El último gran paso de Isaac Indart, en una carrera de corredor de fondo que poco a poco le está convirtiendo en un punto de referencia a nivel nacional, ha sido la publicación de “Lanikai Sessions vol.01”, su primera dj-session, publicada por LNK Records y grabada en directo en la tienda Lanikai de Madrid. Un disco en que no sólo da un paso más en su carrera como dj sino que aprovecha para reivindicar las producciones nacionales: “Esa era la intención: hacer un buen cd sólo con productores españoles. Me apetecía mucho y creo que se merecían por lo menos mi reconocimiento. Además quería grabarla en directo porque me interesaba conservar la esencia en las mezclas. Si las hace una máquina eso se pierde”. “Lanikai Sessions vol.01” también muestra a grandes rasgos las virtudes de Isaac Indart detrás de los platos: unas mezclas crudas y naturales, que se hacen notar pero sin cortar la fluidez de la sesión y una capacidad innata para combinar diferentes texturas en una misma sesión que le convierte en uno de los dj’s más versátiles del house isleño: “Lo de los estilos es complicado.
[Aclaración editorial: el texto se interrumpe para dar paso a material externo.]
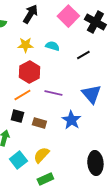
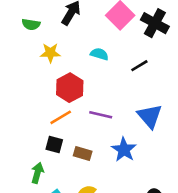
yellow star: (25, 45) -> (50, 53), moved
Muchas veces la gente se confunde, así que te diré que como tu dices soy versátil y eso se debe a que pincho todo lo que me gusta sin tener en cuenta el estilo que sea mientras tenga calidad y energía. En todos me siento cómodo”. Por ahora, esa capacidad de pinchar en la frontera de la música house le ha servido para mantener la capacidad de sorpresa a pesar de ser uno de los pinchadiscos más solicitados. Se trata de tensar la cuerda un poco, mantenerla tensa y ver hasta donde puede llegar. Y el resultado siempre es infalible y efectivo. Algo que vale la pena sudar en vivo.